Obama said to plan historic trip to Cuba next month
President Barack Obama will travel to Cuba next month in a history-making reset 55 years after the U.S. broke diplomatic ties with the Communist island nation amid the angst of the Cold War, according to an administration official.
The trip, set to be announced Thursday by the White House, follows years of diplomatic maneuvering and months of final negotiations between the Obama administration and the regime of Cuban President Raul Castro. It was a top item on Obama's wish list before he leaves office, even as Cuba continues to draw condemnation for human-rights abuses and the U.S. Congress resists lifting the trade embargo against Cuba.
Obama will be only the second sitting U.S. president to visit Cuba. The first was Calvin Coolidge in 1928. Former President Jimmy Carter visited Cuba in 2011, the first such visit since Fidel Castro rose to power in the Cuban Revolution of 1959. Cuba will be a stop on a trip by the president to Latin America, the official said, speaking on condition of anonymity because the announcement hasn't been made public. The precise dates weren't provided. The planned Cuba trip, earlier reported by ABC News, follows two decades of dramatically shifting public opinion. A Gallup Poll conducted Feb. 3-7 found for the first time a majority of Americans, 54 percent, now see Cuba favorably. Americans are divided along partisan lines, with 73 percent of Democrats and 34 percent of Republicans holding a favorable view. When Gallup asked the favorability question in 1996, the year Congress passed a law tightening the embargo on Cuba, 81 percent of Americans held an unfavorable view.
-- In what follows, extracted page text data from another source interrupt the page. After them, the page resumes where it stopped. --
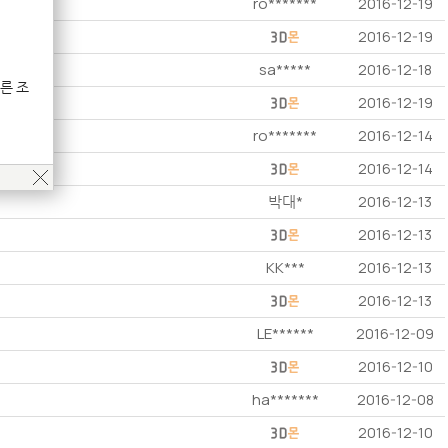
ro*******
2016-12-19
2016-12-19
sa*****
2016-12-18
른 조
2016-12-19
ro*******
2016-12-14
2016-12-14
박대*
2016-12-13
2016-12-13
KK***
2016-12-13
2016-12-13
LE******
2016-12-09
2016-12-10
ha*******
2016-12-08
2016-12-10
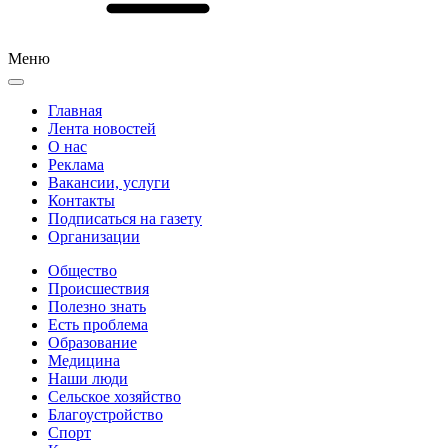
Меню
Главная
Лента новостей
О нас
Реклама
Вакансии, услуги
Контакты
Подписаться на газету
Организации
Общество
Происшествия
Полезно знать
Есть проблема
Образование
Медицина
Наши люди
Сельское хозяйство
Благоустройство
Спорт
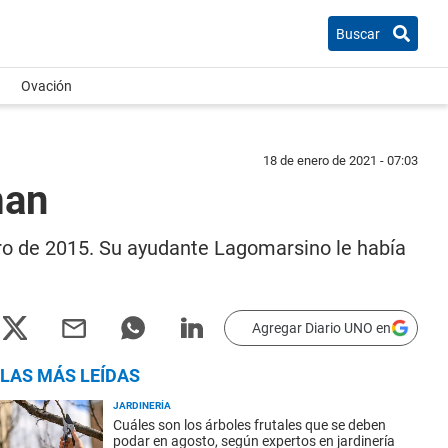
Buscar
Ovación
18 de enero de 2021 - 07:03
man
nero de 2015. Su ayudante Lagomarsino le había
Agregar Diario UNO en
LAS MÁS LEÍDAS
JARDINERÍA
Cuáles son los árboles frutales que se deben
podar en agosto, según expertos en jardinería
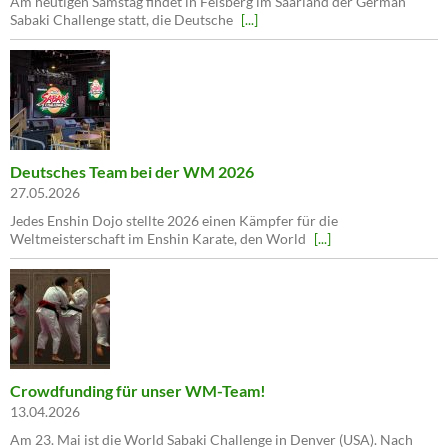
Am heutigen Samstag findet in Felsberg im Saarland der German
Sabaki Challenge statt, die Deutsche
[...]
Deutsches Team bei der WM 2026
27.05.2026
Jedes Enshin Dojo stellte 2026 einen Kämpfer für die
Weltmeisterschaft im Enshin Karate, den World
[...]
Crowdfunding für unser WM-Team!
13.04.2026
Am 23. Mai ist die World Sabaki Challenge in Denver (USA). Nach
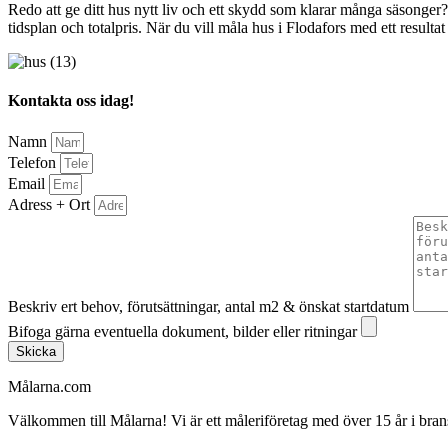
Redo att ge ditt hus nytt liv och ett skydd som klarar många säsonger?
tidsplan och totalpris. När du vill måla hus i Flodafors med ett resultat
Kontakta oss idag!
Namn
Telefon
Email
Adress + Ort
Beskriv ert behov, förutsättningar, antal m2 & önskat startdatum
Bifoga gärna eventuella dokument, bilder eller ritningar
Skicka
Målarna.com
Välkommen till Målarna! Vi är ett måleriföretag med över 15 år i bra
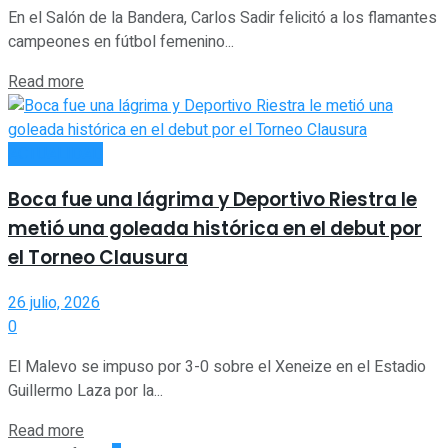
En el Salón de la Bandera, Carlos Sadir felicitó a los flamantes
campeones en fútbol femenino...
Read more
ACTUALIDAD
Boca fue una lágrima y Deportivo Riestra le
metió una goleada histórica en el debut por
el Torneo Clausura
26 julio, 2026
0
El Malevo se impuso por 3-0 sobre el Xeneize en el Estadio
Guillermo Laza por la...
Read more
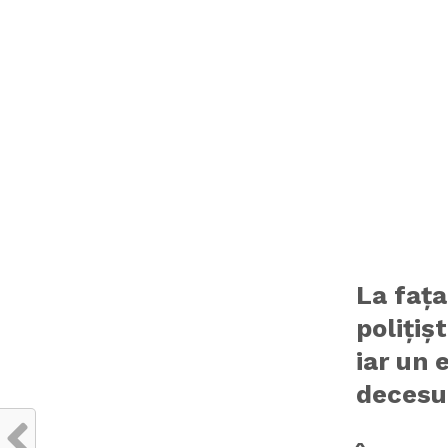
La fața
polițiș
iar un 
decesu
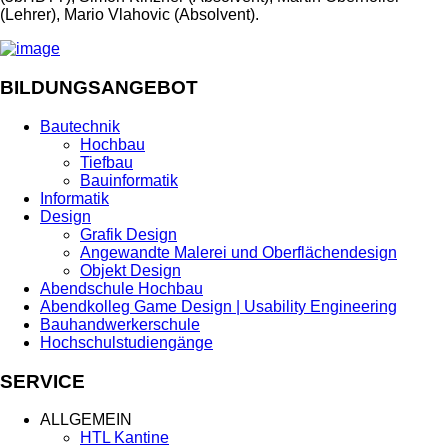
(Lehrer), Mario Vlahovic (Absolvent).
BILDUNGSANGEBOT
Bautechnik
Hochbau
Tiefbau
Bauinformatik
Informatik
Design
Grafik Design
Angewandte Malerei und Oberflächendesign
Objekt Design
Abendschule Hochbau
Abendkolleg Game Design | Usability Engineering
Bauhandwerkerschule
Hochschulstudiengänge
SERVICE
ALLGEMEIN
HTL Kantine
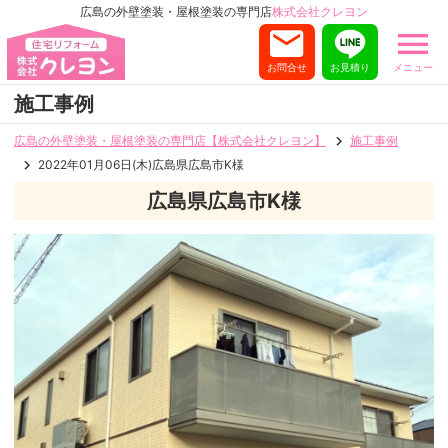
広島の外壁塗装・屋根塗装の専門店
株式会社クレヨン
お問合せ
お見積り
メニュー
施工事例
広島の外壁塗装・屋根塗装の専門店【株式会社クレヨン】
施工事例
2022年01月06日(木)広島県広島市K様
広島県広島市K様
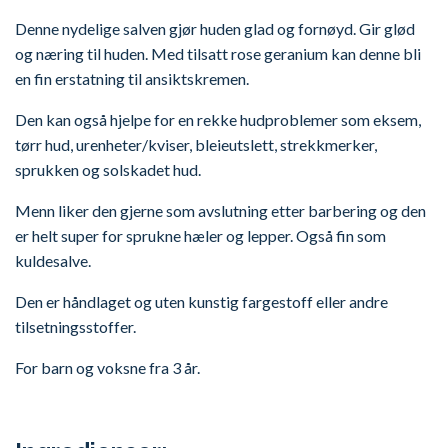
Denne nydelige salven gjør huden glad og fornøyd. Gir glød
og næring til huden. Med tilsatt rose geranium kan denne bli
en fin erstatning til ansiktskremen.
Den kan også hjelpe for en rekke hudproblemer som eksem,
tørr hud, urenheter/kviser, bleieutslett, strekkmerker,
sprukken og solskadet hud.
Menn liker den gjerne som avslutning etter barbering og den
er helt super for sprukne hæler og lepper. Også fin som
kuldesalve.
Den er håndlaget og uten kunstig fargestoff eller andre
tilsetningsstoffer.
For barn og voksne fra 3 år.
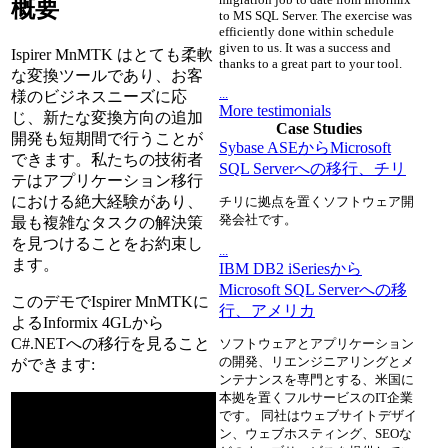
概要
to MS SQL Server. The exercise was
efficiently done within schedule
given to us. It was a success and
Ispirer MnMTK はとても柔軟
thanks to a great part to your tool.
な変換ツールであり、お客
...
様のビジネスニーズに応
More testimonials
じ、新たな変換方向の追加
Case Studies
開発も短期間で行うことが
Sybase ASEからMicrosoft
できます。私たちの技術者
SQL Serverへの移行、チリ
テはアプリケーション移行
における絶大経験があり、
チリに拠点を置くソフトウェア開
発会社です。
最も複雑なタスクの解決策
を見つけることをお約束し
...
ます。
IBM DB2 iSeriesから
Microsoft SQL Serverへの移
このデモでIspirer MnMTKに
行、アメリカ
よるInformix 4GLから
C#.NETへの移行を見ること
ソフトウェアとアプリケーション
の開発、リエンジニアリングとメ
ができます:
ンテナンスを専門とする、米国に
本拠を置くフルサービスのIT企業
です。 同社はウェブサイトデザイ
ン、ウェブホスティング、SEOな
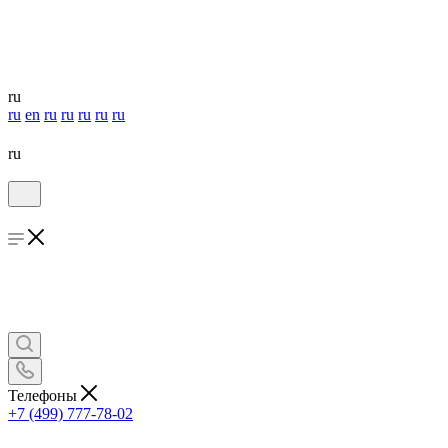
ru
ru
en
ru
ru
ru
ru
ru
ru
Телефоны
+7 (499) 777-78-02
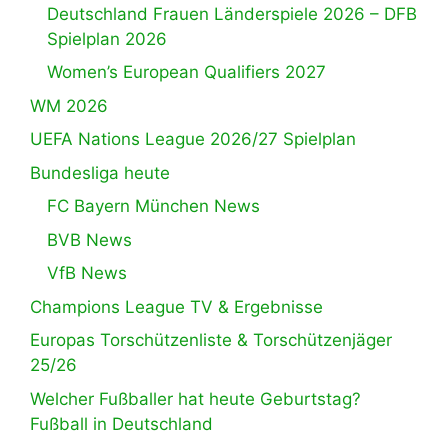
Deutschland Frauen Länderspiele 2026 – DFB
Spielplan 2026
Women’s European Qualifiers 2027
WM 2026
UEFA Nations League 2026/27 Spielplan
Bundesliga heute
FC Bayern München News
BVB News
VfB News
Champions League TV & Ergebnisse
Europas Torschützenliste & Torschützenjäger
25/26
Welcher Fußballer hat heute Geburtstag?
Fußball in Deutschland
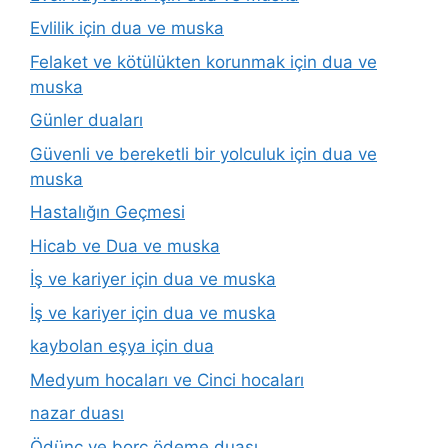
Evlilik için dua ve muska
Felaket ve kötülükten korunmak için dua ve
muska
Günler duaları
Güvenli ve bereketli bir yolculuk için dua ve
muska
Hastalığın Geçmesi
Hicab ve Dua ve muska
İş ve kariyer için dua ve muska
İş ve kariyer için dua ve muska
kaybolan eşya için dua
Medyum hocaları ve Cinci hocaları
nazar duası
Ödünç ve borç ödeme duası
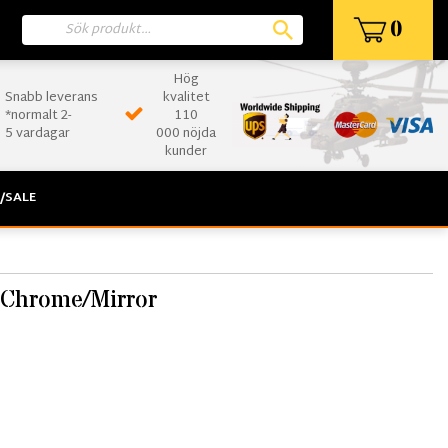
0
Hög
Snabb leverans
kvalitet
*normalt 2-
110
5 vardagar
000 nöjda
kunder
/SALE
 Chrome/Mirror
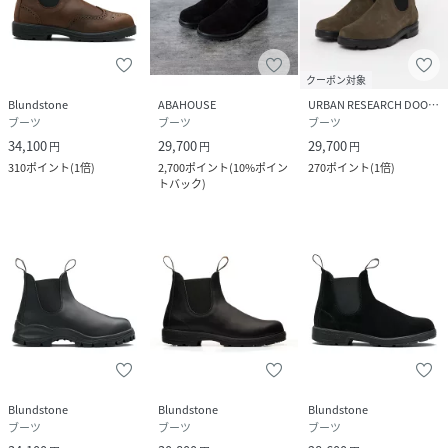
品番
RP5741_26093450002410
(
26093450002410-001-500 RP5741
)
クーポン対象
Blundstone
ABAHOUSE
URBAN RESEARCH DOORS
ブーツ
ブーツ
ブーツ
34,100
29,700
29,700
円
円
円
310
ポイント
(
1倍
)
2,700
ポイント
(
10%ポイン
270
ポイント
(
1倍
)
トバック
)
Blundstone
Blundstone
Blundstone
ブーツ
ブーツ
ブーツ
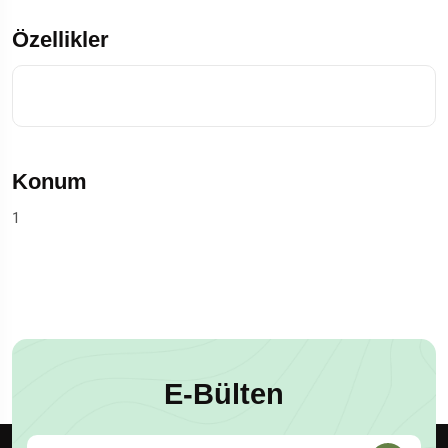
Özellikler
Konum
1
E-Bülten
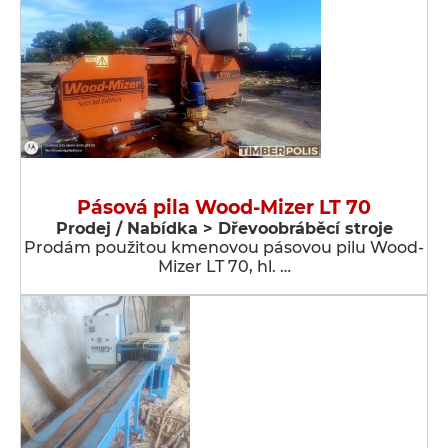
Pásová pila Wood-Mizer LT 70
Prodej / Nabídka > Dřevoobráběcí stroje
Prodám použitou kmenovou pásovou pilu Wood-
Mizer LT 70, hl. …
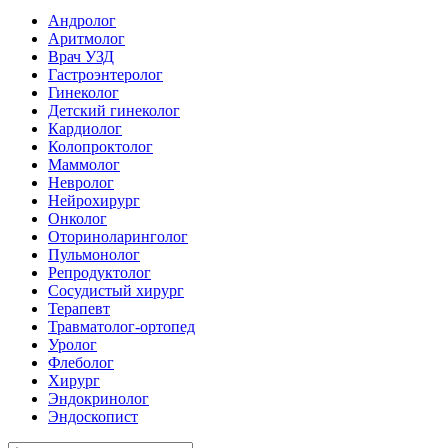
Андролог
Аритмолог
Врач УЗД
Гастроэнтеролог
Гинеколог
Детский гинеколог
Кардиолог
Колопроктолог
Маммолог
Невролог
Нейрохирург
Онколог
Оториноларинголог
Пульмонолог
Репродуктолог
Сосудистый хирург
Терапевт
Травматолог-ортопед
Уролог
Флеболог
Хирург
Эндокринолог
Эндоскопист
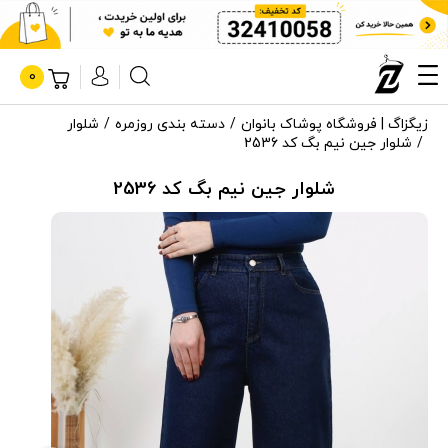
0
زیگزاگ | فروشگاه پوشاک بانوان
دسته بندی روزمره
شلوار
شلوار جین نیم بگ کد 2536
شلوار جین نیم بگ کد 2536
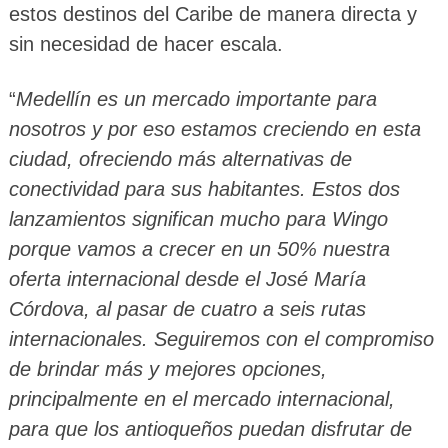
estos destinos del Caribe de manera directa y
sin necesidad de hacer escala.
“
Medellín es un mercado importante para
nosotros y por eso estamos creciendo en esta
ciudad, ofreciendo más alternativas de
conectividad para sus habitantes. Estos dos
lanzamientos significan mucho para Wingo
porque vamos a crecer en un 50% nuestra
oferta internacional desde el José María
Córdova, al pasar de cuatro a seis rutas
internacionales. Seguiremos con el compromiso
de brindar más y mejores opciones,
principalmente en el mercado internacional,
para que los antioqueños puedan disfrutar de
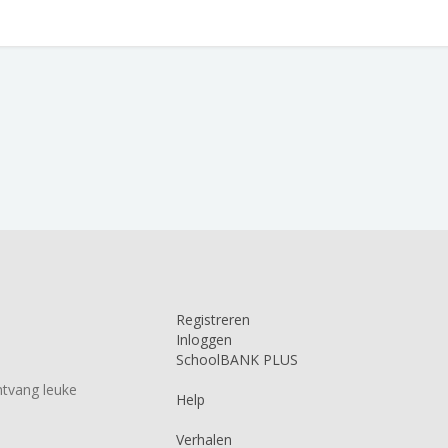
Registreren
Inloggen
SchoolBANK PLUS
tvang leuke
Help
Verhalen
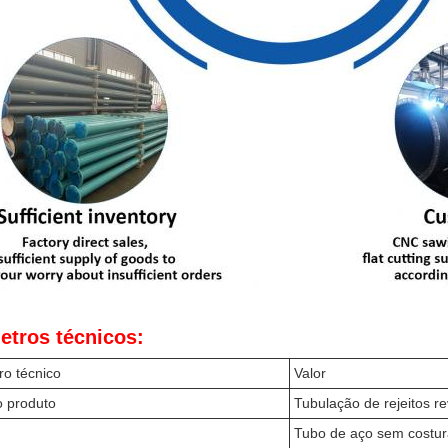
etros técnicos:
o técnico
Valor
 produto
Tubulação de rejeitos r
Tubo de aço sem costu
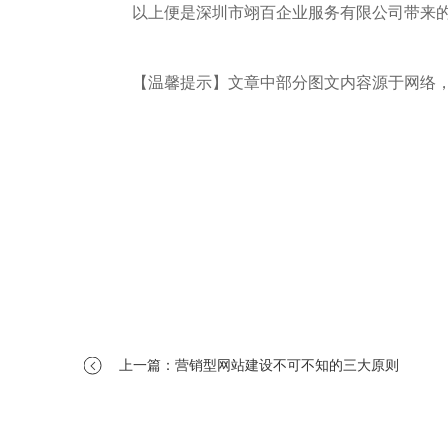
以上便是深圳市翊百企业服务有限公司带来的
【温馨提示】文章中部分图文内容源于网络，
上一篇：营销型网站建设不可不知的三大原则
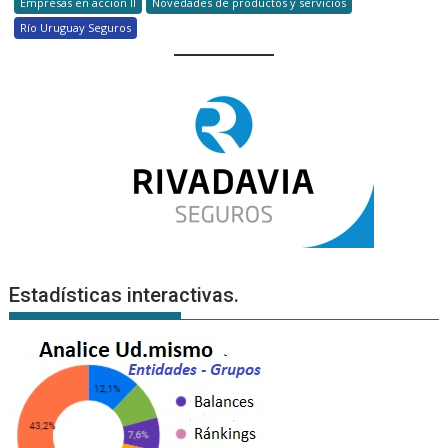
Empresas en accion II
Novedades de productos y servicios
Río Uruguay Seguros
Estadísticas interactivas.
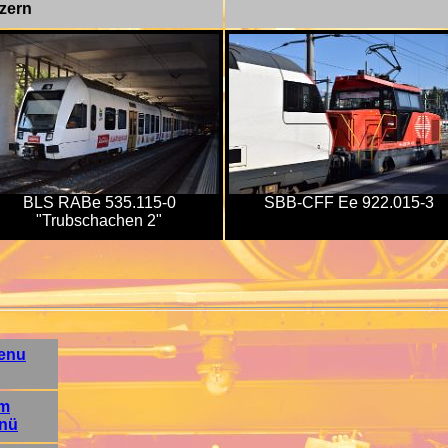
zern
BLS RABe 535.115-0
SBB-CFF Ee 922.015-3
"Trubschachen 2"
enu
um
enü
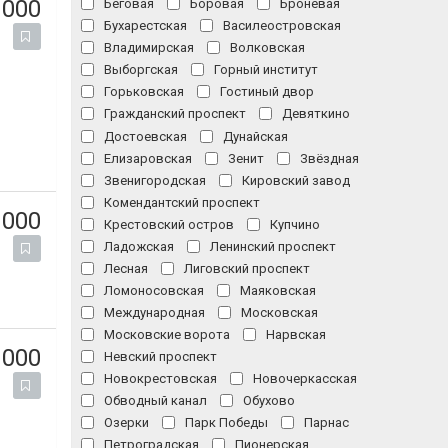
 000
Беговая
Боровая
Броневая
Бухарестская
Василеостровская
Владимирская
Волковская
Выборгская
Горный институт
Горьковская
Гостиный двор
Гражданский проспект
Девяткино
Достоевская
Дунайская
Елизаровская
Зенит
Звёздная
Звенигородская
Кировский завод
Комендантский проспект
 000
Крестовский остров
Купчино
Ладожская
Ленинский проспект
Лесная
Лиговский проспект
Ломоносовская
Маяковская
Международная
Московская
Московские ворота
Нарвская
 000
Невский проспект
Новокрестовская
Новочеркасская
Обводный канал
Обухово
Озерки
Парк Победы
Парнас
Петроградская
Пионерская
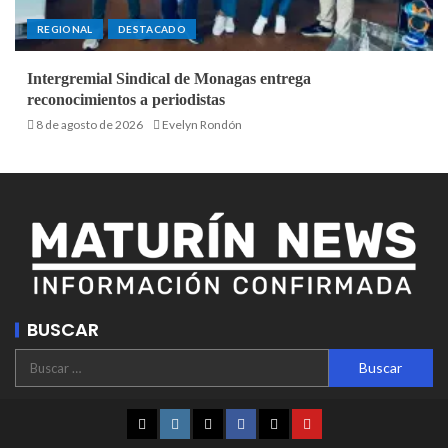
REGIONAL
DESTACADO
Intergremial Sindical de Monagas entrega
reconocimientos a periodistas
8 de agosto de 2026
Evelyn Rondón
BUSCAR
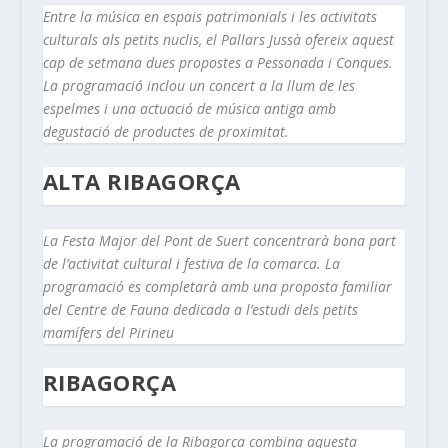
Entre la música en espais patrimonials i les activitats
culturals als petits nuclis, el Pallars Jussà ofereix aquest
cap de setmana dues propostes a Pessonada i Conques.
La programació inclou un concert a la llum de les
espelmes i una actuació de música antiga amb
degustació de productes de proximitat.
ALTA RIBAGORÇA
La Festa Major del Pont de Suert concentrarà bona part
de l’activitat cultural i festiva de la comarca. La
programació es completarà amb una proposta familiar
del Centre de Fauna dedicada a l’estudi dels petits
mamífers del Pirineu
RIBAGORÇA
La programació de la Ribagorça combina aquesta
Opponents of easing relations with Cuba were quick to object to Obama's planned trip. "It is absolutely shameful that Obama is rewarding the Castros with a visit to Cuba by a sitting American president since their reign of terror began," said Representative Ileana Ros-Lehtinen, a Cuban-American Republican from Florida, in a statement. "For more than 50 years Cubans have been fleeing the Castro regime yet the country which grants them refuge, the United States, has now decided to quite literally embrace their oppressors."
Senator Marco Rubio of Florida, a Republican presidential candidate and the son of Cuban immigrants, told CNN that if elected, he wouldn't travel to Cuba if the country isn't free. "The Cuban government remains as oppressive as ever," he said. In December 2014, Obama announced that the U.S. would move toward normalizing relations with former Soviet ally. The announcement followed more than a year of secret talks that involved Pope Francis and included securing the release by Cuba of a U.S. government contractor, Alan Gross, who had been held for five years in Cuban prison. The U.S. has been pressing Cuba to make it easier for its own citizens to freely access information online and engage in business.
Last May, the State Department took Cuba off the list of state sponsors of ter- ror. In August, the U.S. reopened an embassy in Havana for the first time since the Eisenhower administration in 1961 cut diplomatic ties with Fidel Castro's new regime. And a new agreement means airlines this year can start flying scheduled service between Cuba and any city in the U.S. for the first time in more than a half century. Until now, only charter flights between the two countries have been permitted. Obama's overtures toward Cuba began in 2009, just months into his presidency, when he announced a lifting of restrictions on family visits and remittances to Cuba to increase humanitarian resources and exchange of information between separated family members.
Still, the U.S. embargo has persisted, even as Obama has argued it is a relic of a time gone by and hasn't accomplished what it set out to do. Cuba is still a touchy subject with many Americans, including older Cuban emigres in South Florida, and the embargo has been a long-standing litmus test in Republican presidential politics. Obama has been pressing Congress to lift the U.S. embargo on Cuba. In his final State of the Union speech in January, he said that "fifty years of isolating Cuba had failed to promote democracy, and set us back in Latin America. That's why we restored diplomatic relations, opened the door to travel and commerce, positioned ourselves to improve the lives of the Cuban people. So if you want to consolidate our leadership and credibility in the hemisphere, recognize that the Cold War is over: Lift the embargo."